Aufgabe 1 => Gib jede Zeile der Auflistung zurück, in der die Zeichenfolge „Owner“ vorkommt.

Dokumentauszug =>
────────────────────

Landesjugendring Hamburg e.V.
Heft 1-2018, Rubrik Vielfältige Jugendarbeit

Strategie und Zukunft

Serie WirkungsStätten: Das Landesjugendwerk der AWO arbeitet am Vorstandswechsel

Von Marie Küntzler, Hamburg

Es gibt viele Wege, einen Jugendverband handlungsunfähig zu machen. Eine ziemlich sichere Variante wäre, als amtierender Vorstand sich einfach dem Staub zu machen. Nach dem Motto: Nach uns die Sintflut. Fraglos bedeutet die Verantwortungsübergabe von ausscheidenden Ehrenamtlichen auf ihre Nachfolger im Vorstand eine große Herausforderung. Die Jugendwerker/innen haben sich dafür etwas Besonderes ausgedacht. Ein Werkstattbericht.

Montagabend. Während die meisten Hamburger froh sind, nach dem ersten Arbeitstag der Woche ihren Feierabend zuhause zu verbringen, hat sich eine kleine Gruppe von Menschen vor der Geschäftsstelle der Arbeiterwohlfahrt (AWO) in Wandsbek eingefunden. Für sie steht zu ihrem Feierabend kein Abend auf dem Sofa an – sondern ein besonderes Seminar des Landesjugendwerks der AWO Hamburg: das Strategie-Treffen.

────────────────────

Extrahierte Informationen =>
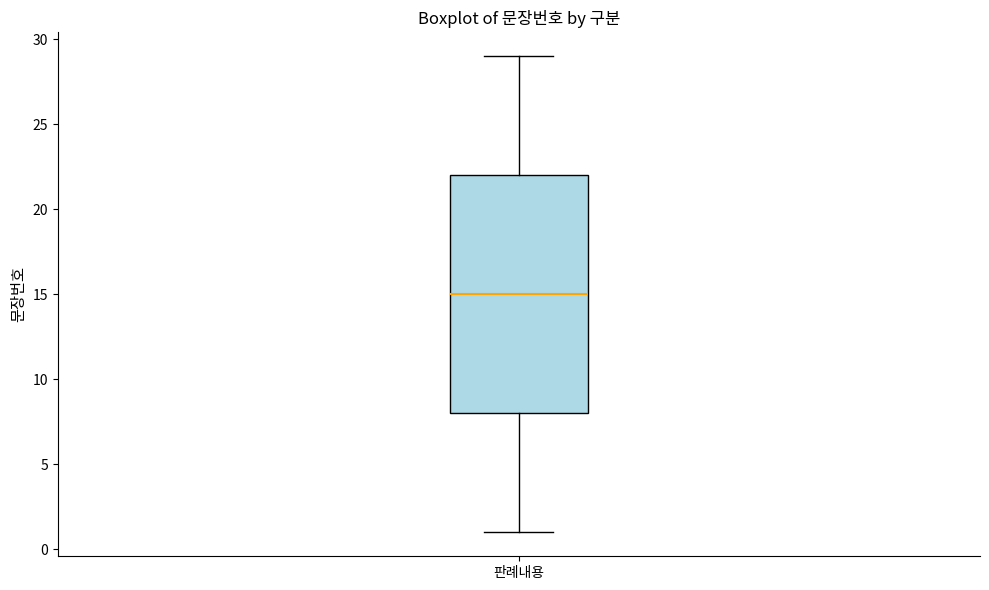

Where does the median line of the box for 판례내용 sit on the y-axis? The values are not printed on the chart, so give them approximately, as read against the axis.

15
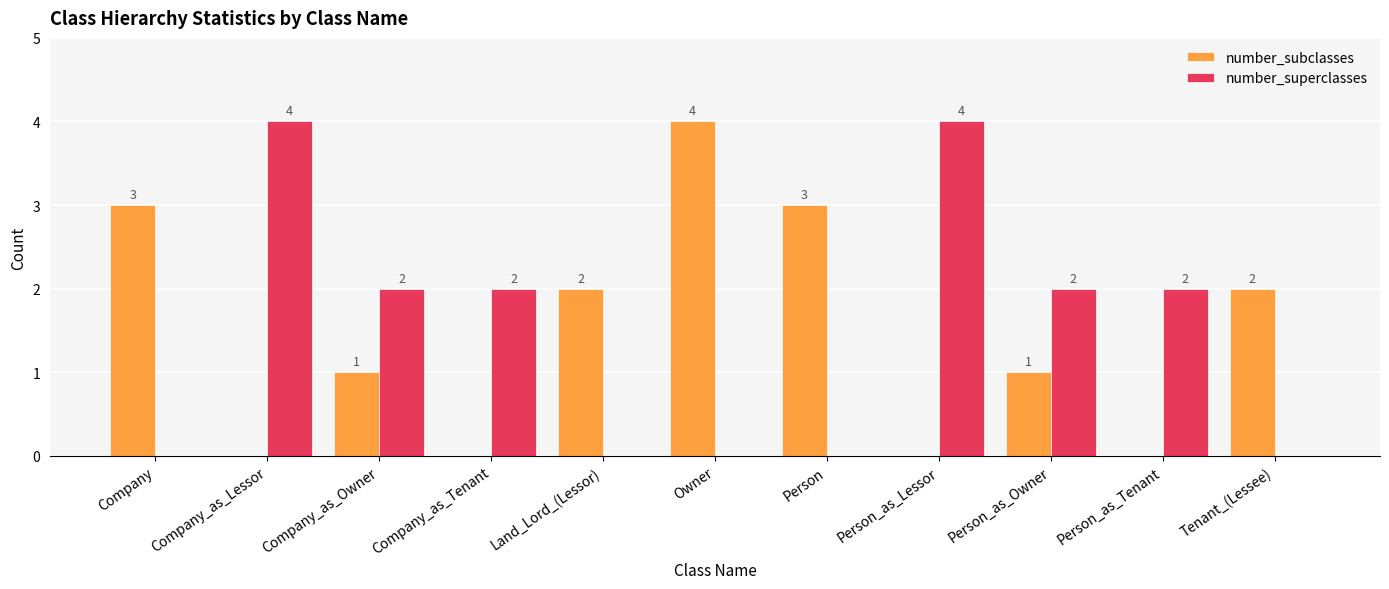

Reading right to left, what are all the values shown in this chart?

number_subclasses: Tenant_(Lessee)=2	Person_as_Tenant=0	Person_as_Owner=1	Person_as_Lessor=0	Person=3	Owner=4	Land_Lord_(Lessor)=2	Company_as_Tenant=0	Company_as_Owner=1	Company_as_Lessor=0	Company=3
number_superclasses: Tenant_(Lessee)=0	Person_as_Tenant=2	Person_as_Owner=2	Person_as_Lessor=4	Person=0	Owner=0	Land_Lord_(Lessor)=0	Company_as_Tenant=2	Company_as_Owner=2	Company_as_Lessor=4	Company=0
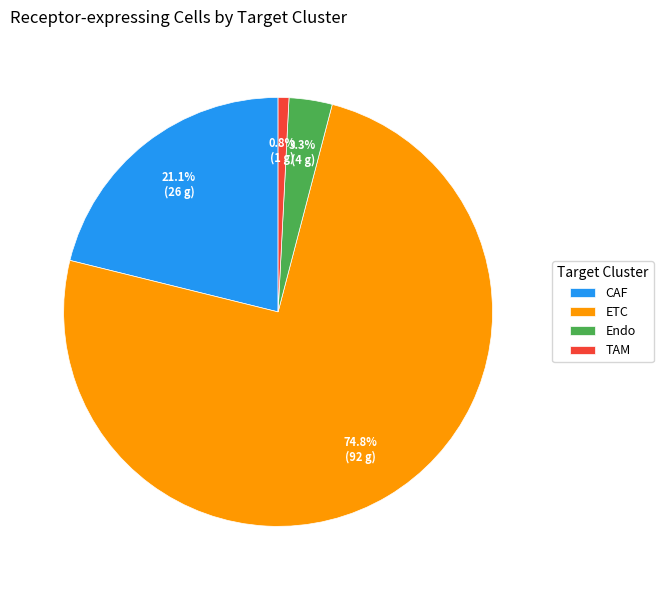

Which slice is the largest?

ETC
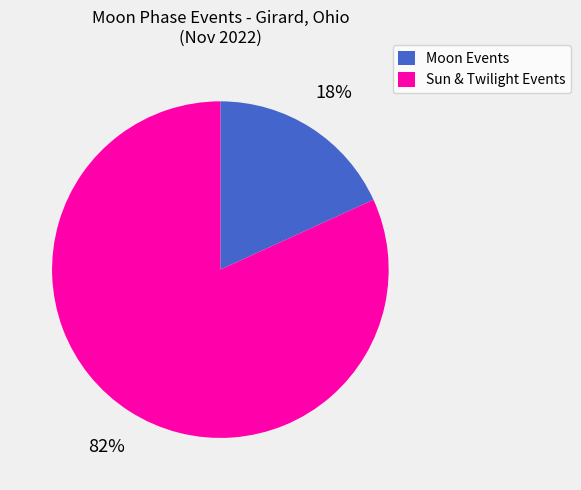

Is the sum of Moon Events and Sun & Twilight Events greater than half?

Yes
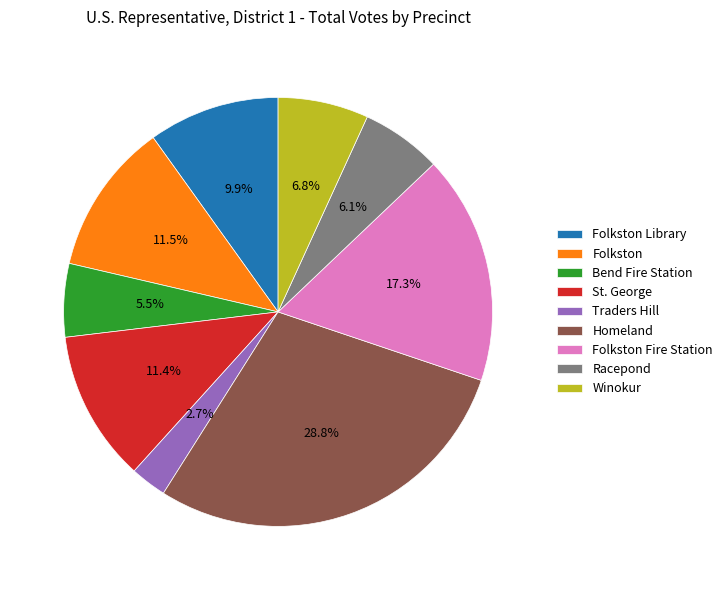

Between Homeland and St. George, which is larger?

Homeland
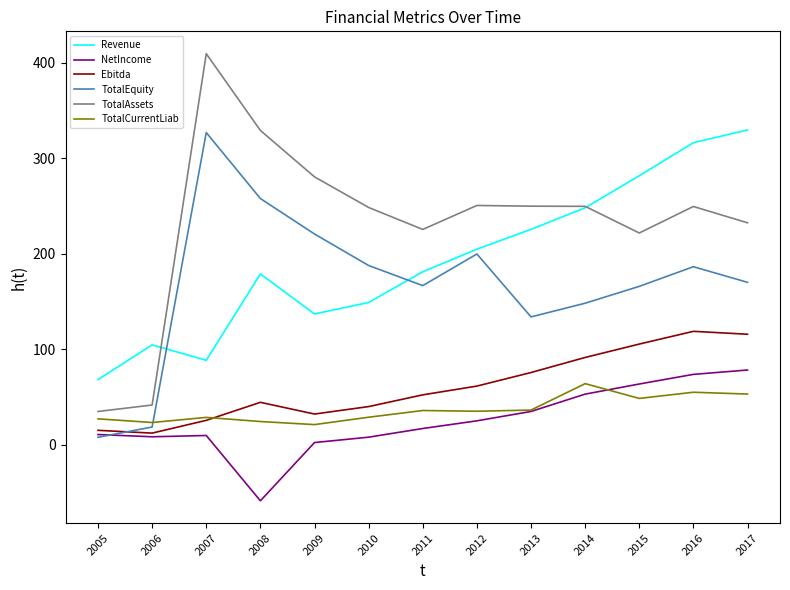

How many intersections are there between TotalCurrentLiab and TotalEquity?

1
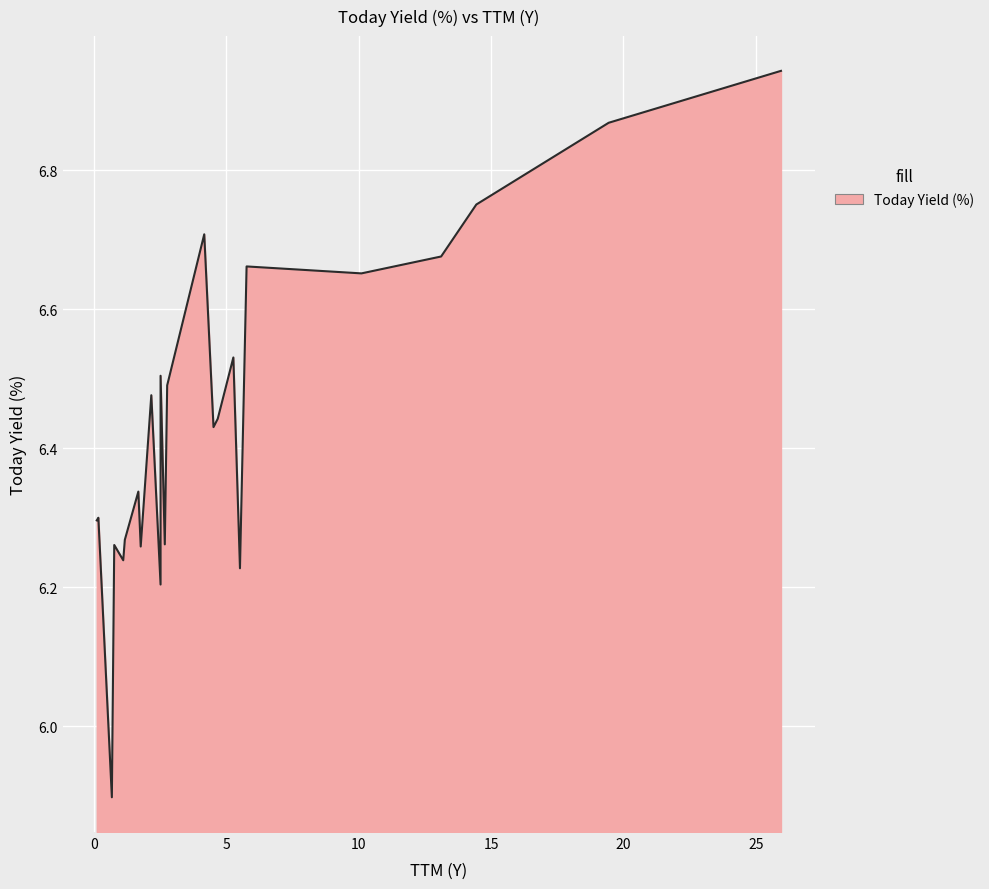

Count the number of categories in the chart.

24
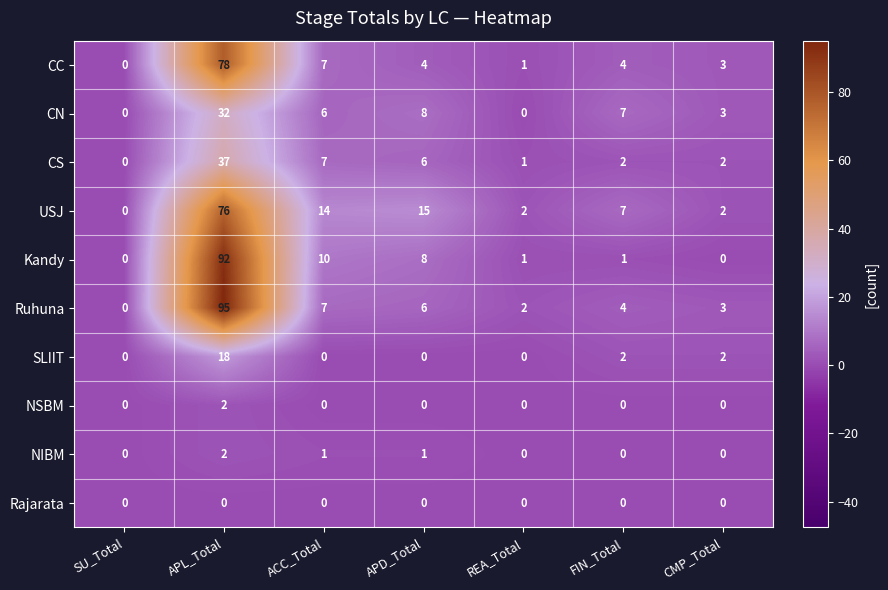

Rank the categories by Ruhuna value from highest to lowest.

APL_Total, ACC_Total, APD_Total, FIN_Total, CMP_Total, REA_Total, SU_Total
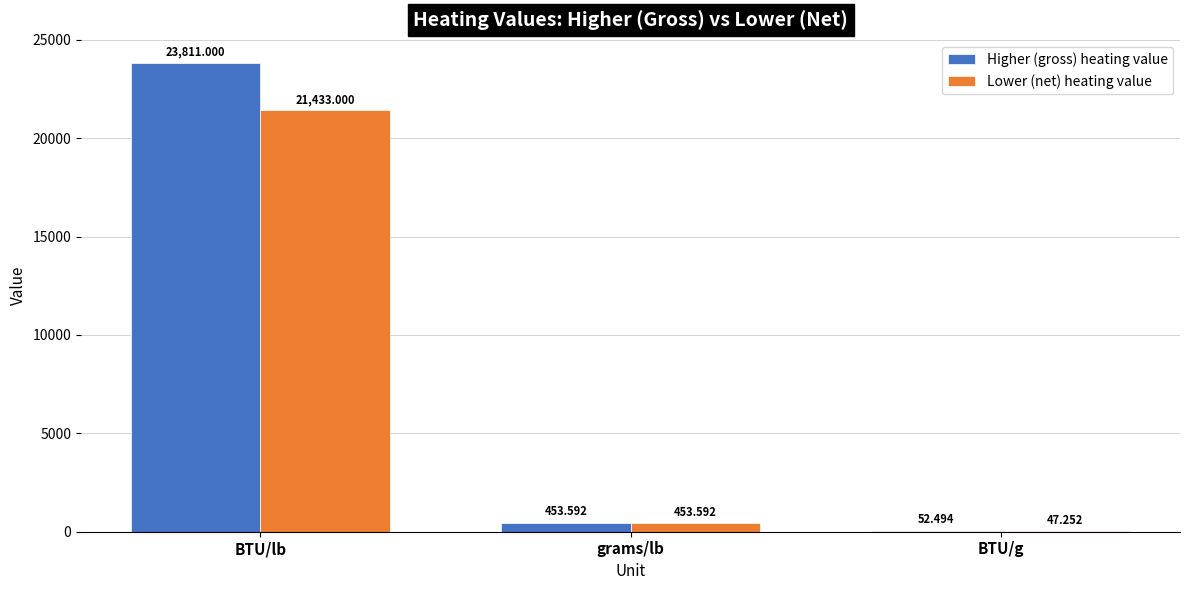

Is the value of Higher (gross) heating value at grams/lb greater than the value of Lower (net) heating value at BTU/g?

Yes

────────────────────

Aufgabe 2 => Wo versammelt sich laut dem Artikel über das Landesjugendwerk der AWO die kleine Gruppe am Montagabend?

Erwartete Ausgabe 1 =>
number_subclasses: Tenant_(Lessee)=2	Person_as_Tenant=0	Person_as_Owner=1	Person_as_Lessor=0	Person=3	Owner=4	Land_Lord_(Lessor)=2	Company_as_Tenant=0	Company_as_Owner=1	Company_as_Lessor=0	Company=3
number_superclasses: Tenant_(Lessee)=0	Person_as_Tenant=2	Person_as_Owner=2	Person_as_Lessor=4	Person=0	Owner=0	Land_Lord_(Lessor)=0	Company_as_Tenant=2	Company_as_Owner=2	Company_as_Lessor=4	Company=0

Erwartete Ausgabe 2 => Vor der Geschäftsstelle der Arbeiterwohlfahrt (AWO) in Wandsbek.